The CEO asked me why was it that our competitors could get out a product faster than we could? His solution was that we needed to go faster, deliver products faster and in a shorter period of time. I had showed him that it was taking us on average 18 months to deliver a new product but we were constantly promising everything from 12 months to 15 months. The difference between our promises and when we delivered averaged three to four months late with none being on time, not even close. Customers could not plan product introductions, training, marketing and roll-outs because they could not believe any date we gave them.
So was the solution, as EA did, to delay our products? No, that didn’t work for us. Picking a date and then later delaying it for three to four months pretty much insured we had a low quality product, which while the product often looked good, it did not perform well. Rushing to get something done by a date and then “fixing” it by pushing out the date did not produce a quality product, we learned. We had lots of experience doing that.
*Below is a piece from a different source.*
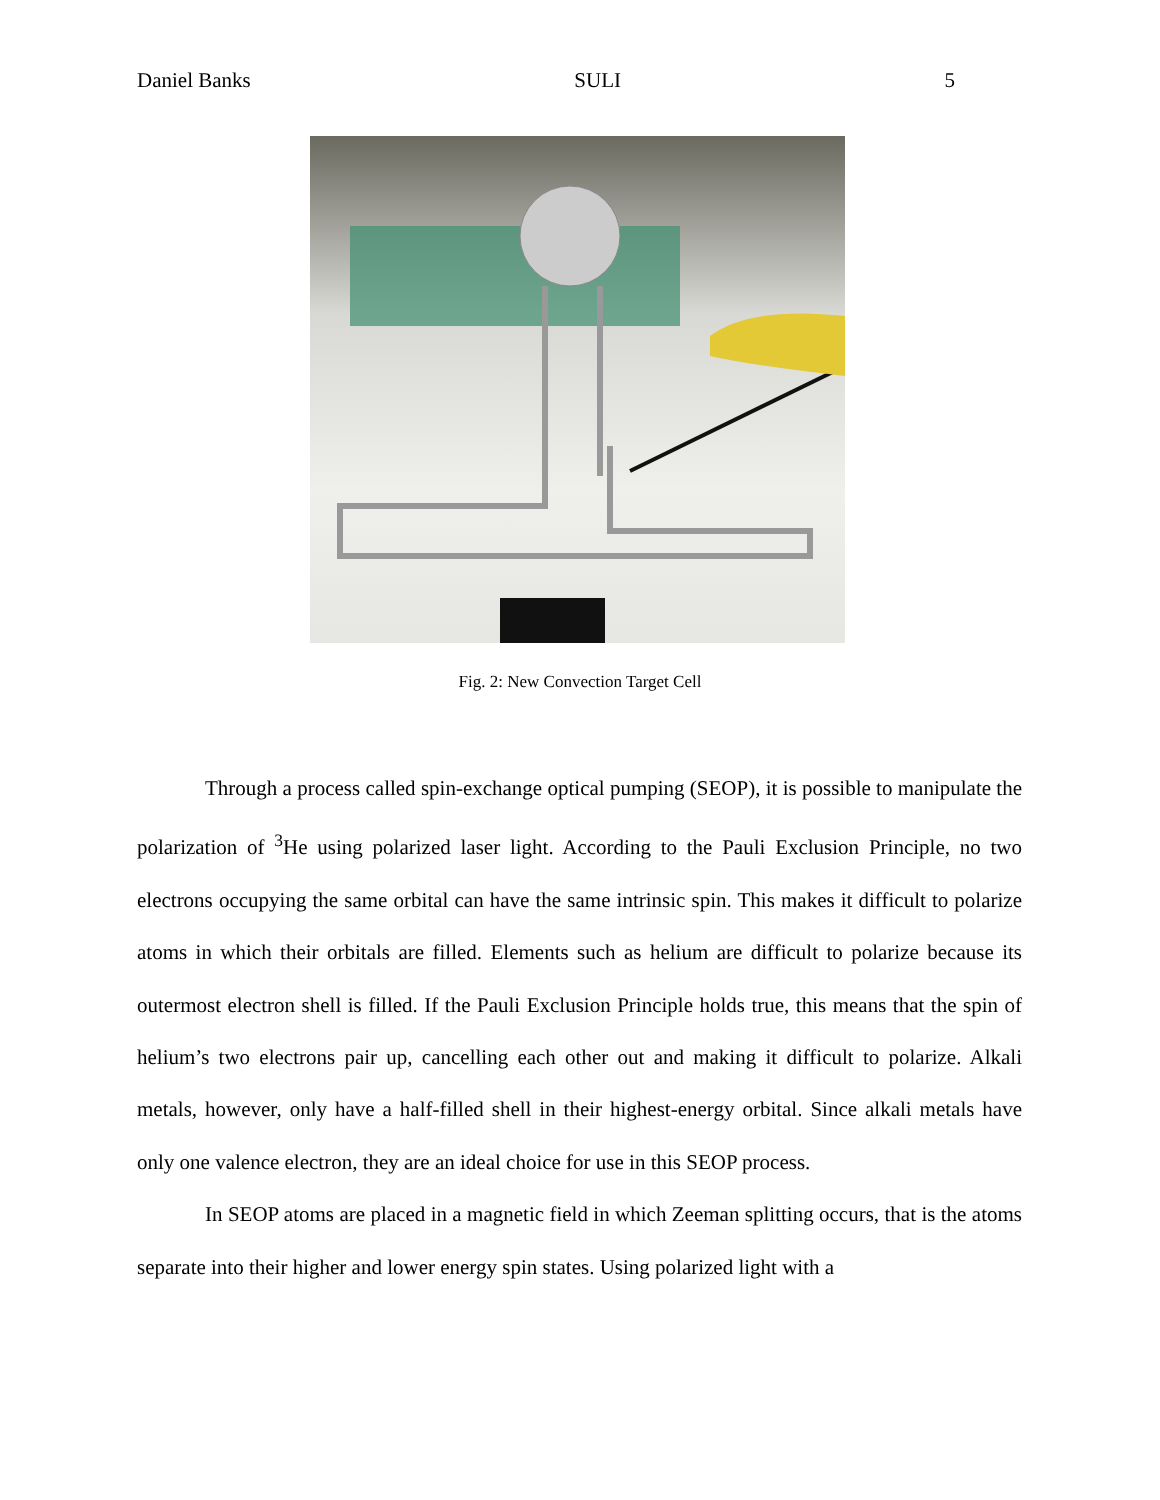Daniel Banks SULI 5
Fig. 2: New Convection Target Cell
Through a process called spin-exchange optical pumping (SEOP), it is possible to manipulate the polarization of <sup>3</sup>He using polarized laser light. According to the Pauli Exclusion Principle, no two electrons occupying the same orbital can have the same intrinsic spin. This makes it difficult to polarize atoms in which their orbitals are filled. Elements such as helium are difficult to polarize because its outermost electron shell is filled. If the Pauli Exclusion Principle holds true, this means that the spin of helium’s two electrons pair up, cancelling each other out and making it difficult to polarize. Alkali metals, however, only have a half-filled shell in their highest-energy orbital. Since alkali metals have only one valence electron, they are an ideal choice for use in this SEOP process.
In SEOP atoms are placed in a magnetic field in which Zeeman splitting occurs, that is the atoms separate into their higher and lower energy spin states. Using polarized light with a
Delay is what normally happened because our customers would refuse to take our product.
For the reason why see In Project Management 9+3 Is Not Equal To 12
How did we fix it? Simple. We started on our next product three months earlier than we would have normally started on it. The product team was shocked at the notion that when they proposed a new product, they were already three months late. I recall folks demanding “What is the rush? We have plenty of time!” as I pushed for them to get going. They didn’t realize that the major problems had always originated at the beginning of the project. Everyone just knew that things only went wrong at the end of the project.
For more on getting schedules right see Getting The Schedule Right Is Hard But Not For The Obvious Reasons
What happened? Well, the project was just as crazy and crisis ridden as any of our previous projects. The difference was when we had finished and the customer had accepted our product, it was still on time and our quality had improved — improved dramatically. Our business manager, one of my biggest resistors to change, quipped “Bruce, this stuff really works!”
Once we got our project management and product quality under control then we were set up to improve our speed to market. Actually, it happened naturally without us needing to specifically push for speed improvements.
For how this works see High Quality Gives High Productivity At No Extra Cost
Delaying a project is rarely the long term solution to an organization that is regularly delivering poor quality products. Inevitably the real fix is earlier on in our project’s lifecycle and may even seem counter intuitive to many people. Too many of us only react when something goes wrong, which is often most visible at the end of a project and too late to fix except by costly delays and product repairs.
See also Lessons Learned From The Failed Oregon Healthcare Website
What are you doing to improve your on time with good quality product delivery performance?